Die Stimmung ist friedlich, die Demonstranten tragen Transparente. "Erneuerbar statt atomar" ist dort zu lesen oder "Fukushima mahnt - Alle AKW abschalten", das offizielle Motto der Demonstration. Egal, wen man fragt, die Menschen misstrauen dem Moratorium der Bundesregierung. Für drei Monate ist die von Schwarz-Gelb beschlossene Laufzeitverlängerung für die Atomkraftwerke (AKW) ausgesetzt. Viele fürchten, dass die deshalb abgeschalteten sieben ältesten Meiler anschließend wieder ans Netz gehen.

Zu einem kleinen Gerangel kommt es hinter dem Führungsplakat an der Spitze des Zuges.

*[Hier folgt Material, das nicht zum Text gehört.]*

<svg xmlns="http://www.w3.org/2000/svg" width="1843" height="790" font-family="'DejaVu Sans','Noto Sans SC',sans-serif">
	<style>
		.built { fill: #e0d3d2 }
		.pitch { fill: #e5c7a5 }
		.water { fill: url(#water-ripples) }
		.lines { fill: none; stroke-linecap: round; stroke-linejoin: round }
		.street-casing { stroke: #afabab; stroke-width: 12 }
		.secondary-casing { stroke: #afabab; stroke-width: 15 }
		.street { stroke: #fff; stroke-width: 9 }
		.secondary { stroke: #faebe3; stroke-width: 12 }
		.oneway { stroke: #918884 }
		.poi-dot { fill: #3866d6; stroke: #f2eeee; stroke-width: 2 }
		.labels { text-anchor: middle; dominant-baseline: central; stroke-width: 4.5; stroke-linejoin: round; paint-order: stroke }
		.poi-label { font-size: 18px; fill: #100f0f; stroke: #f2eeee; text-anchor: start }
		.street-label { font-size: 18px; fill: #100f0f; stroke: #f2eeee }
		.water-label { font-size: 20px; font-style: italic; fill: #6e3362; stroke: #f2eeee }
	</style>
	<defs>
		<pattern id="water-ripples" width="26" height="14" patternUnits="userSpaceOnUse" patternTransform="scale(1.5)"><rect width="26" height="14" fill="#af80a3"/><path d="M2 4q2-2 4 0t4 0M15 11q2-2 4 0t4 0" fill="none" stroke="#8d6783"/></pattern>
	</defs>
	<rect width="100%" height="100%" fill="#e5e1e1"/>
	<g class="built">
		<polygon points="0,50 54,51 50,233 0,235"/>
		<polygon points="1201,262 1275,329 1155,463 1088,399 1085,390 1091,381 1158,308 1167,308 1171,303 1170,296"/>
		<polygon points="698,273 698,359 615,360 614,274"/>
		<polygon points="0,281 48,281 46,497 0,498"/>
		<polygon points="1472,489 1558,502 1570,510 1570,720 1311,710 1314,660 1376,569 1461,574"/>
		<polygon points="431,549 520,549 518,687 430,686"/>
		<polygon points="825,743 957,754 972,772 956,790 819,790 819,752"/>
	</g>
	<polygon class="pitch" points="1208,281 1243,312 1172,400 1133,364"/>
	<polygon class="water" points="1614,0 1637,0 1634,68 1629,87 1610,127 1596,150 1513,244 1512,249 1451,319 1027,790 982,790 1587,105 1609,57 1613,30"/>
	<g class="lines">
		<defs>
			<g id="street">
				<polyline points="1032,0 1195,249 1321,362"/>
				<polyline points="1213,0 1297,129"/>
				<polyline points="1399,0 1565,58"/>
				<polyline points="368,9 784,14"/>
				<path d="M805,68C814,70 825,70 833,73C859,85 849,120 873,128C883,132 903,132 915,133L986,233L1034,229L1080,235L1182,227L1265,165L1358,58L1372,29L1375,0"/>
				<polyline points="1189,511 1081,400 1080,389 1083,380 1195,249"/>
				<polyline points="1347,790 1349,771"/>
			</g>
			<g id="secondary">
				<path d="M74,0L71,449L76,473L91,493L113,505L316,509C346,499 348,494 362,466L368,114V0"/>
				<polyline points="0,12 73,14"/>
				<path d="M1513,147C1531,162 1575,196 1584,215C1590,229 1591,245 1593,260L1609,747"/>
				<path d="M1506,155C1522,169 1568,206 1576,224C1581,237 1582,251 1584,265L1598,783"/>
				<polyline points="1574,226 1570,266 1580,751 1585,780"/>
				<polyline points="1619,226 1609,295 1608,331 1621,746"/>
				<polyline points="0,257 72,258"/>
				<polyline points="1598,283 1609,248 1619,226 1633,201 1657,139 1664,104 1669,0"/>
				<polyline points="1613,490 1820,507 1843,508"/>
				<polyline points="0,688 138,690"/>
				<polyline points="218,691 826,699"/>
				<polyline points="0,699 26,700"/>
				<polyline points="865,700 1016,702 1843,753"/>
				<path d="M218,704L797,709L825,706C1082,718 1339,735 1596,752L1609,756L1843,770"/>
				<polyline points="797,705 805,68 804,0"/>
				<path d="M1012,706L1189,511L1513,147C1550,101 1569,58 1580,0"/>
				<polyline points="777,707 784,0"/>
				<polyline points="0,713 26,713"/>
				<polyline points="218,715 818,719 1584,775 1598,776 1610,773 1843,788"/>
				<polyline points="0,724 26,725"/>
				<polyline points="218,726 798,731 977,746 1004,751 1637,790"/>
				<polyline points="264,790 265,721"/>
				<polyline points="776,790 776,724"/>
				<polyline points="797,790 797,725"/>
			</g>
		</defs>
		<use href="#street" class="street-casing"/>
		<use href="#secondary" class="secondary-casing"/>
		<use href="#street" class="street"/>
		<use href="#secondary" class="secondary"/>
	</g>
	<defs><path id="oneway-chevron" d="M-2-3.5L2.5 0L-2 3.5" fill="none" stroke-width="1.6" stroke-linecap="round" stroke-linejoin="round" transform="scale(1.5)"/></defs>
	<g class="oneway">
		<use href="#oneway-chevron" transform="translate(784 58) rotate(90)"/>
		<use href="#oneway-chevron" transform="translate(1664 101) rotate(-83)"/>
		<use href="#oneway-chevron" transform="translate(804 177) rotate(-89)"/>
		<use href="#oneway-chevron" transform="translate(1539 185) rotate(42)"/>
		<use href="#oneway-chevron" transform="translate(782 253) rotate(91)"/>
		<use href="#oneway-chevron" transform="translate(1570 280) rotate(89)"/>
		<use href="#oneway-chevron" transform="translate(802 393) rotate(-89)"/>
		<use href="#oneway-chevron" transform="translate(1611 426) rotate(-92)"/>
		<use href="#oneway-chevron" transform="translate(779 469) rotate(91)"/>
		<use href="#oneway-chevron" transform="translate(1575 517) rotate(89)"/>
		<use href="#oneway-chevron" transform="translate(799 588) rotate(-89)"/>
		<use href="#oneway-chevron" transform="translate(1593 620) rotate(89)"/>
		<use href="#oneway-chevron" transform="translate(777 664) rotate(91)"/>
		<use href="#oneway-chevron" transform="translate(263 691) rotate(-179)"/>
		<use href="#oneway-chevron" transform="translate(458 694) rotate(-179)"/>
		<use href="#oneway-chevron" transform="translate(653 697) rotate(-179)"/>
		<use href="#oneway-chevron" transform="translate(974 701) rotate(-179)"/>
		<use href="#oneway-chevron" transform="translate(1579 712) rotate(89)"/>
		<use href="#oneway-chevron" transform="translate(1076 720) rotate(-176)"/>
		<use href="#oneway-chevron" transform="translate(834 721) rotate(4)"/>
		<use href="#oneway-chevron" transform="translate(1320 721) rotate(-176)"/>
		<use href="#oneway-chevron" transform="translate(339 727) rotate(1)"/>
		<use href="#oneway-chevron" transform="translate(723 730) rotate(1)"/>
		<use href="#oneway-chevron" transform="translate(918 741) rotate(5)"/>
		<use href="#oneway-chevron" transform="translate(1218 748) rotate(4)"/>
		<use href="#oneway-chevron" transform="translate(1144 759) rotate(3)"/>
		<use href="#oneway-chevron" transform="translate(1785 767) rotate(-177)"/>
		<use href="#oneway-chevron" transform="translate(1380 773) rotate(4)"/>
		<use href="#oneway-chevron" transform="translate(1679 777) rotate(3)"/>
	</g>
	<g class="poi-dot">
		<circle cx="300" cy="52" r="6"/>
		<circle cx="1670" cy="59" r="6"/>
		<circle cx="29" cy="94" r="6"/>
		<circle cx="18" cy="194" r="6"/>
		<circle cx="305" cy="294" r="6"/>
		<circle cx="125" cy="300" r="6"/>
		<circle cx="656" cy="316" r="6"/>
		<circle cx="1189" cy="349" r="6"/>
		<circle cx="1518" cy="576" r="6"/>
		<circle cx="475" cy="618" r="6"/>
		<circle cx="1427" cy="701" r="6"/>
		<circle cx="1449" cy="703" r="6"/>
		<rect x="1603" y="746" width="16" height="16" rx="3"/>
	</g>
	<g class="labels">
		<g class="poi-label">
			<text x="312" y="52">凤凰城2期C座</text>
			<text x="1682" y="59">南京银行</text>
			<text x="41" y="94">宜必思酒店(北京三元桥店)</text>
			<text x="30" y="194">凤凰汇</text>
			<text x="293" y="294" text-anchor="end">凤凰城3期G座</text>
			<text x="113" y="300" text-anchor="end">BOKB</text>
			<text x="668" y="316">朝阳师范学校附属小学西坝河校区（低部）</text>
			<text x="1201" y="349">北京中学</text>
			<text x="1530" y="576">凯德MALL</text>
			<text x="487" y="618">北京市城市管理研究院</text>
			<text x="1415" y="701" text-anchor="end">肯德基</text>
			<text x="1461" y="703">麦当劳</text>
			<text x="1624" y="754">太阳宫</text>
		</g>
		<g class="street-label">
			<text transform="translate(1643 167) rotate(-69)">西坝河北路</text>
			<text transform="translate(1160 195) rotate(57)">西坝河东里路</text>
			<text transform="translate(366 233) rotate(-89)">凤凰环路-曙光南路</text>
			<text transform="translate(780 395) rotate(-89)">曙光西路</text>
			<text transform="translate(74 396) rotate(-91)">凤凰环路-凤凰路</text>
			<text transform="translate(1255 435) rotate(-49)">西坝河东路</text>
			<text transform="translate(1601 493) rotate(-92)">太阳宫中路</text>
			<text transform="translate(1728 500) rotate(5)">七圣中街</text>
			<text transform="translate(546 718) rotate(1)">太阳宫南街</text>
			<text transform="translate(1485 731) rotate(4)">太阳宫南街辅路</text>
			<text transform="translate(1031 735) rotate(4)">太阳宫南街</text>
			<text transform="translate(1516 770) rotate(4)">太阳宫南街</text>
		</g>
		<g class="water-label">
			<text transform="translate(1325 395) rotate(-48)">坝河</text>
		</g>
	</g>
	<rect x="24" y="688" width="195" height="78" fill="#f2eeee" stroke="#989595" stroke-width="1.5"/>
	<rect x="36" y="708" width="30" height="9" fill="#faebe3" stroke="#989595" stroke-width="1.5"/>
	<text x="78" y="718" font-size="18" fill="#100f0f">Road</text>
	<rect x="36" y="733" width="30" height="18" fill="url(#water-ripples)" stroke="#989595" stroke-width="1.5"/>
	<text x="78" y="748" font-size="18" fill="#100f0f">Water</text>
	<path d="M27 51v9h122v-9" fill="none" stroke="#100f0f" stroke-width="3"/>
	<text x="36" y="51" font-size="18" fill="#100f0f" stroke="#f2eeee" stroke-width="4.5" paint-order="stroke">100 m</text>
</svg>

Eigentlich ist vereinbart, dass alle teilnehmenden Parteien und Initiativen jeweils nur eine Fahne dort präsentieren. Die SPD interessiert das nicht - ihr rotes Parteilogo taucht gleich mehrfach auf. "Haltet euch an diese Absprache", rufen einige Teilnehmer. Und: "Auch die Grünen sind Mitveranstalter."

Auf der Potsdamer Straße angekommen, marschieren die Menschen in 50er-Reihen nebeneinander, dann biegt der Zug an der Neuen Nationalgalerie rechts auf das Reichpietschufer ab.

Unter den Teilnehmern sind auffallend viele junge Menschen. "Wir müssen doch etwas tun", antwortet eine Gruppe von Schülern einhellig auf die Frage, warum sie dabei sind. Eine junge Frau erzählt, dass ihre Eltern sie schon vor 25 Jahren mit zu einer Anti-Atom-Demo genommen haben - nach dem GAU in Tschernobyl. Heute ist sie aus eigenem Antrieb hier und hat ihrerseits ihre Kinder mitgebracht.

Doch auch die älteren Teilnehmer wissen, warum sie heute mitlaufen. "Wir Alten müssen uns zeigen, wir haben eine Verantwortung unseren Kindern und Enkeln gegenüber", sagt ein 66-Jähriger, der nicht den Eindruck erweckt, als gehöre Demonstrieren zu seinen üblichen Hobbys.

Der Protestzug passiert die CDU-Parteizentrale in der Klingelhöfer Straße. Inzwischen ist die Zahl der Teilnehmer nach Schätzung der Polizei auf mehr als 120.000 angewachsen. Die Menschen pfeifen, um ihrem Unmut über die Politik der Regierungspartei Luft zu machen. Doch die Proteste bleiben friedlich. Die Polizei hat offensichtlich nichts anderes erwartet: Vor dem Zug fährt ein einziger Mannschaftswagen, acht Beamte laufen zu Fuß.

Der Zug ist schnell unterwegs, bereits gegen 13.15 Uhr erreicht er die Siegessäule. Auf einer Bühne, unweit des Brandenburger Tores wird die Abschlusskundgebung stattfinden. Einer der Redner wird DGB-Chef Michael Sommer sein, der sich während der Demo unter die Protestierenden gemischt hat. SPD-Fraktionschef Frank-Walter Steinmeier und seine grünen Pendants Renate Künast und Jürgen Trittin sind ebenfalls dabei.

Um 14.15 Uhr wird es mit einem Schlag ruhig auf der Straße des 17. Juni. Zehntausende verharren ein Minute in aller Stille, um den Opfern des Bebens und der Atomkatastrophe in Japan zu gedenken.

Bundesweit gehen an diesem Sonnabend Hunderttausende auch in Hamburg, Köln und München auf die Straße.